1.4- Les effets de la reconnaissance du droit à
l'environnement
Au niveau législatif, si des droits et libertés
peuvent être proclamés, ils ne deviennent source d'obligation
juridique que s'ils sont suffisamment précis. La seule
référence à la protection de la nature
d'intérêt général est perçue comme une
formulation trop vague dont la méconnaissance ne peut en pratique
être sanctionnée. Il est par conséquent important que pour
la reconnaissance législative du droit à l'environnement, des
précautions soient prises pour bien en préciser le contenu et les
effets.
Au-delà de l'impact politique et moral d'une telle
réforme, un droit à l'environnement considéré comme
une liberté publique fondamentale peut servir de base à la
reconnaissance de voies de fait, renforcer l'obligation juridique pour les
pouvoirs publics de respecter l'environnement .
25 V. Mme. ZOHRA-KSENTINI, Droit de l'Homme et
Environnement, Commission des droits de l'Homme, Conseil
économiques et social des Nations Unies, 6 Juilly 1994.
Le droit à l'environnement est aussi la reconnaissance
d'un niveau minimum de jouissance des ressources communes : droit à
l'eau et à l'air pur, droit au silence, droit d'accès à la
faune, à la flore, au littoral.
Mais le droit à l'environnement est accompagné
d'une obligation pour tous de préserver les ressources naturelles,
publiques et privées de se conformer, dans toutes leurs
activités, aux mêmes exigences dans un souci de
préservation d'un environnement de qualité pour les
générations présentes et futures.
##########
### Détails de l'exercice:
Reproduisez mot pour mot l'intégralité du texte sur le droit à l'environnement. Ce matériel n'a aucun lien avec le texte sur le droit à l'environnement.

### Matériel recueilli:
##########
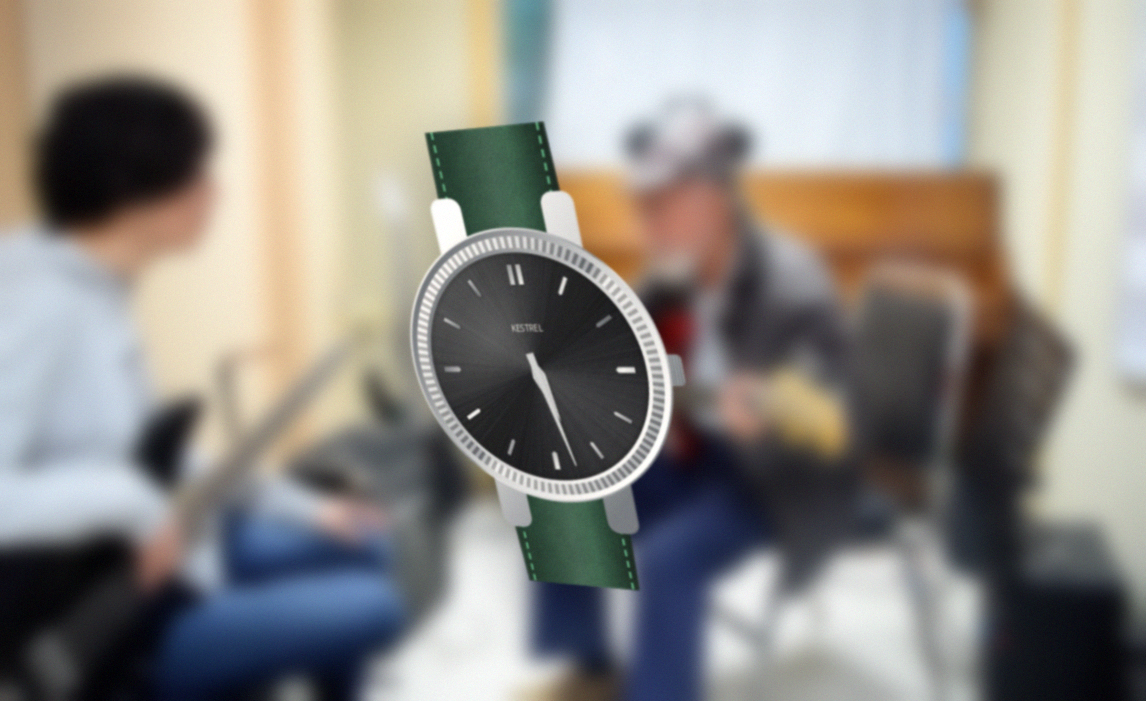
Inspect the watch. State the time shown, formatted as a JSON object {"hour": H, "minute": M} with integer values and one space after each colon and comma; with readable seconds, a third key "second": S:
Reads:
##########
### Exercice corrigé:
1.4- Les effets de la reconnaissance du droit à
l'environnement
Au niveau législatif, si des droits et libertés
peuvent être proclamés, ils ne deviennent source d'obligation
juridique que s'ils sont suffisamment précis. La seule
référence à la protection de la nature
d'intérêt général est perçue comme une
formulation trop vague dont la méconnaissance ne peut en pratique
être sanctionnée. Il est par conséquent important que pour
la reconnaissance législative du droit à l'environnement, des
précautions soient prises pour bien en préciser le contenu et les
effets.
Au-delà de l'impact politique et moral d'une telle
réforme, un droit à l'environnement considéré comme
une liberté publique fondamentale peut servir de base à la
reconnaissance de voies de fait, renforcer l'obligation juridique pour les
pouvoirs publics de respecter l'environnement .
25 V. Mme. ZOHRA-KSENTINI, Droit de l'Homme et
Environnement, Commission des droits de l'Homme, Conseil
économiques et social des Nations Unies, 6 Juilly 1994.
Le droit à l'environnement est aussi la reconnaissance
d'un niveau minimum de jouissance des ressources communes : droit à
l'eau et à l'air pur, droit au silence, droit d'accès à la
faune, à la flore, au littoral.
Mais le droit à l'environnement est accompagné
d'une obligation pour tous de préserver les ressources naturelles,
publiques et privées de se conformer, dans toutes leurs
activités, aux mêmes exigences dans un souci de
préservation d'un environnement de qualité pour les
générations présentes et futures.